T-REX takes a pair of dimensionally reduced maps of equal size as inputs, creates a plot that highlights hotspots of cells in phenotypic regions that are the most different between the two files, and provides a T-REX degree of difference value for each analysis performed. The dimensionality reduction tool used here was t-SNE which was performed as follows: after debarcoding, the FCS files corresponding to stained cellular events from all 48 wells for both cell types were uploaded to one Cytobank experiment and fed into a t-SNE-CUDA analysis through Cytobank (settings: channels = 11 functional readouts included in the panel, iterations = 10,000, perplexity = 60, automatic learning rate, early exaggeration = 12). FCS files containing protein measurements for all readouts with the t-SNE axes appended were exported into R for subsequent analysis. Each dimensionally reduced map was sampled such that each well and rocaglate structural subclass, when applicable, was equally represented before applying T-REX. The T-REX algorithm was applied in R using a k value of 60. A modular data analysis workflow including UMAP as the dimensionality reduction tool, K-Nearest Neighbors (KNN), and Marker Enrichment Modeling (MEM) was developed in R and is available online (https://github.com/cytolab/T-REX).

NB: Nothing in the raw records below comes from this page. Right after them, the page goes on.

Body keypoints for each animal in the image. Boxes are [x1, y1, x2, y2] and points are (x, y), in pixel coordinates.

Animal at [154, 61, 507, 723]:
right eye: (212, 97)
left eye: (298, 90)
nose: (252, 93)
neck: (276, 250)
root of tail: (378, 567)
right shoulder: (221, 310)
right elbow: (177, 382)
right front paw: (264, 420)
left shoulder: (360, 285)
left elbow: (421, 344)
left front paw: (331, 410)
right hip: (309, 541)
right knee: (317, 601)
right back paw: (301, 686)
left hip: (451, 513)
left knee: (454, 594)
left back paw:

MEM Protein Enrichment Analyses:

Marker Enrichment Modeling from the MEM package (https://github.com/cytolab/mem) was used to characterize feature enrichment in the RP specific island identified. MEM normally requires a comparison of a population against a reference control, such as a common reference sample, all other cells, or induced pluripotent stem cells ^28,77,78. Here, a statistical reference point intended as a statistical null hypothesis was used as the MEM reference. For this statistical null MEM reference, the magnitude was zero and the IQR was the median IQR of all features chosen for the MEM analysis. Values were mapped from 0 enrichment to a maximum of +10 relative enrichment. The contribution of IQR was zeroed out for populations with a magnitude of 0.

Cell Gating Analyses:

Gating was performed in Cytobank to quantify the % γH2AX positive cells in response to each compound in MV411 and PBMC. This analysis was performed by plotting Side Scatter Area vs. γH2AX for each compound and cell type and using the polygon gate tool to draw an area that maximizes the difference in percentage % γH2AX positive cells between the vehicle and control wells. Quantifying the percentage of cells in the RP island was also performed using the polygon gate in Cytobank.

EC₅₀ Calculations:

EC₅₀s were calculated in R using the drm function from the drc package. A four-parameter log-logistic function was selected with the following unfixed parameters: hill slope, minimum value, maximum value, and EC₅₀. The dependent variable for the dose-response formula was the percentage of cells in the γH2AX+ gate which was calculated on Cytobank and imported into R. The independent variable was the common logarithm of the dose for each concentration.